Visiting Penrhyn (Tongareva)

Published 4 years ago

This is the best place I have visited on our travels. Yes, you need to anchor off Omoka to check in and to get there from the NW pass, you need to have good light. The pass itself is not difficult, keep to the middle, but from there on there are numerous coral patches, easily seen with the sun high, and most of them marked by a triangular mark pointing AT the shoal. Don’t attempt this in poor visibility.
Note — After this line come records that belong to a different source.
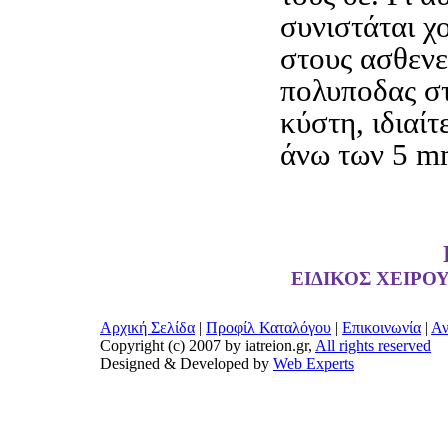
συνιστάται 
στους ασθενε
πολυποδας σ
κύστη, ιδιαίτ
άνω των 5 m
ΕΙΔΙΚΟΣ ΧΕΙΡΟ
Αρχική Σελίδα
|
Προφίλ Καταλόγου
|
Επικοινωνία
|
Αν
Copyright (c) 2007 by iatreion.gr,
All rights reserved
Designed & Developed by
Web Experts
Because Omoka suffers from the 7.5 miles fetch across the lagoon in normal trade winds, its best to move across to Tetautua village on the far side. Again there are coral patches en-route, but very easily seen in good light. The anchorage off Tetautua has large areas of sand in 10-20′ so cruise around to find an area away from coral patches. This is a beautiful anchorage protected except rare Westerlies.

The 58 (at last count) people of Tetautua are exceptionally friendly and will show you a thousand ways to spend your time. Listen to their singing! They always appreciate DVDs if you can spare (up to date please) and tins of corned beef, and a beer or two of course. Make sure you look at the boat book kept by one family and make your entry. Only 14 boats visited in 2006, and that was believed to be a record.

The whole atoll is stunning, rivaling Suwarrov, but has the benefit of its lovely community of Cook Islanders. You will learn almost everything there is to know about coconuts, Other Polynesians call the Cook Islanders “Coconuts”.

From Penrhyn it is convenient to travel to Samoa, and if the weather suits, a stop at one or two of the other remote N. Cook islands can be made. We transited the NE pass in a dinghy several times, and it would be a safe exit from the lagoon unless the trade winds were strong. There is a reef 2.5 miles to the NE of this pass.